Síria registra 3.369 mortos em outubro, o mês mais letal de 2017

Beirute, 1 nov (EFE).- O mês de outubro deste ano foi o mais mortífero na Síria, onde 3.369 pessoas morreram neste período, segundo a apuração publicada nesta quarta-feira pelo Observatório Sírio de Direitos Humanos (OSDH).

O OSDH indicou que pelo menos 848 civis morreram em outubro, dos quais 140 eram menores de idade e 135, mulheres.

A principal causa da morte de civis foram os bombardeios russos e sírios, que mataram pelo menos 389 pessoas.

Além disso, pelo menos 122 civis foram assassinados pelo grupo terrorista Estado Islâmico (EI), enquanto 99 morreram pelos disparos de artilharia das forças governamentais, 84 pelos bombardeios da coalizão internacional liderada pelos EUA e 18 pelo impacto de foguetes lançados por facções rebeldes e islâmicas.

Outro motivo para a morte de civis foram os disparos da guarda fronteiriça turca, que vitimaram dez pessoas, e as torturas em prisões sírias, onde pelo menos oito indivíduos morreram, entre outras razões.

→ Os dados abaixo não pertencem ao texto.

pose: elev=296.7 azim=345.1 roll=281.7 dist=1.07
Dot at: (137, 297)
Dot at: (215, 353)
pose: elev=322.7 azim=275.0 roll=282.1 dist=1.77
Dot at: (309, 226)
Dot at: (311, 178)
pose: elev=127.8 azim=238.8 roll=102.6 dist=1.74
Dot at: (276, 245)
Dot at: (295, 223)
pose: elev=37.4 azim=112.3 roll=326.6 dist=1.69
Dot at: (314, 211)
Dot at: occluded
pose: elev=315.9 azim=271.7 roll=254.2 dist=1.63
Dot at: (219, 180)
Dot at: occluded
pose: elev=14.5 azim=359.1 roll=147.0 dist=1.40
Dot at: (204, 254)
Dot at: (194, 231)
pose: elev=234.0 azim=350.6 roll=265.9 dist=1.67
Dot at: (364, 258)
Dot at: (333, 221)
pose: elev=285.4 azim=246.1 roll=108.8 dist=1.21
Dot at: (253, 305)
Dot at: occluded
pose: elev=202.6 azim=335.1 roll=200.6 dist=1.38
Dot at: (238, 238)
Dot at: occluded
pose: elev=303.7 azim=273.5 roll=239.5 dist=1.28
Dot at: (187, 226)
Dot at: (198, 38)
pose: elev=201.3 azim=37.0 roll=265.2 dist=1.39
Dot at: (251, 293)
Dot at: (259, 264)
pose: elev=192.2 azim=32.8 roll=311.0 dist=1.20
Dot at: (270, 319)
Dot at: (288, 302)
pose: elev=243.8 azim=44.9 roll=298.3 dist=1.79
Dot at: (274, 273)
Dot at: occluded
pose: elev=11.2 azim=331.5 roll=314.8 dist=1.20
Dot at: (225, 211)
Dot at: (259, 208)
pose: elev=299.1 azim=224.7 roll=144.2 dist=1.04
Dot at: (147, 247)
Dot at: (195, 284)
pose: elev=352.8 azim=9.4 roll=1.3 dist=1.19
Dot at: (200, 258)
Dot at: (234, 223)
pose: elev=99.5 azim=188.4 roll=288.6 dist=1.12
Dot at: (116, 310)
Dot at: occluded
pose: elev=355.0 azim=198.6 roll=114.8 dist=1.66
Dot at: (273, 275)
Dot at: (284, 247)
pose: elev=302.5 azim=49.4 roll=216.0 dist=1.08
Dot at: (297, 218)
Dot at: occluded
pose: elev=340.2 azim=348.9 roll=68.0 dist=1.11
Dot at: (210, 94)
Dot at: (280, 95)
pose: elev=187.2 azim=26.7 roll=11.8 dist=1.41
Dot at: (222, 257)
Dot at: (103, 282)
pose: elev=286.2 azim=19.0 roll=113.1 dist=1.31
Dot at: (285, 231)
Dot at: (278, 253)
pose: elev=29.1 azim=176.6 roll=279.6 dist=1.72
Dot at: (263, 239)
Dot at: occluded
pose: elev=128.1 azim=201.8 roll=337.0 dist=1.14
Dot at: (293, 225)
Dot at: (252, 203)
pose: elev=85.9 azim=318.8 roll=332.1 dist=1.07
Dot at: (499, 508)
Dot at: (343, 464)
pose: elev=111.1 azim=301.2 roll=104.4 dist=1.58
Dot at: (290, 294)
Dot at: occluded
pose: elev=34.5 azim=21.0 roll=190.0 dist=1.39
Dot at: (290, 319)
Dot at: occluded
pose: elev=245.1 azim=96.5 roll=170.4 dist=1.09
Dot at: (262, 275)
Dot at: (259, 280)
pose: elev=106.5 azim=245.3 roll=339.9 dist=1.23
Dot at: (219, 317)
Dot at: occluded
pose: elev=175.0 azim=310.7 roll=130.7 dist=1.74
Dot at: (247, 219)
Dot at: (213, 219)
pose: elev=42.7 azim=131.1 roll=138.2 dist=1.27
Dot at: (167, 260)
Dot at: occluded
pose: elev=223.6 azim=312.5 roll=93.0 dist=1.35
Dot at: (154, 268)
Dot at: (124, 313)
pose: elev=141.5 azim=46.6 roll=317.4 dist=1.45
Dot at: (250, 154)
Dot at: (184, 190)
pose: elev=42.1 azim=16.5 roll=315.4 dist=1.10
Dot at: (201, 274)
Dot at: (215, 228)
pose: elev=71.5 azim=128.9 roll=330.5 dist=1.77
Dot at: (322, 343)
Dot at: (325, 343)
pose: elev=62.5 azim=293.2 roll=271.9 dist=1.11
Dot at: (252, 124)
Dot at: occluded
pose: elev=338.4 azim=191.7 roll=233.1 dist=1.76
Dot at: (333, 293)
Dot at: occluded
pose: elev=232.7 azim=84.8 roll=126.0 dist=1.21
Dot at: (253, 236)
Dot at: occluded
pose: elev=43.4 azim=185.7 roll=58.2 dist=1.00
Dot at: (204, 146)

As facções rebeldes e islamitas, assim como as Forças da Síria Democrática (FSD), uma aliança armada liderada por milícias curdas, sofreram 518 baixas, todas de nacionalidade síria, durante o último mês.

Já as forças do regime de Bashar al Assad perderam 329 soldados das forças regulares, enquanto as milícias pró-governo perderam 403 combatentes sírios, o grupo xiita libanês Hezbollah sofreu baixas de 26 integrantes, e 164 milicianos xiitas de outras nacionalidades também morreram.

O OSDH acrescentou que pelo menos 1.062 guerrilheiros de facções extremistas morreram na Síria no último mês.

Entre esses radicais, pelo menos 759 eram estrangeiros da Organização para a Libertação do Levante (a aliança do antigo braço sírio da Al Qaeda), do EI, do Partido Islâmico Túrquico, e do Exército dos Emigrantes e dos Seguidores.

Os outros 303 são combatentes sírios do EI e da Organização para a Libertação do Levante que morreram nos combates entre os dois grupos na província central de Hama.

Além das vítimas citadas, foram registradas as mortes de 19 pessoas cuja identidade não pôde ser confirmada.

A Síria vive um conflito interno desde março de 2011 que já deixou mais de 321 mil mortos.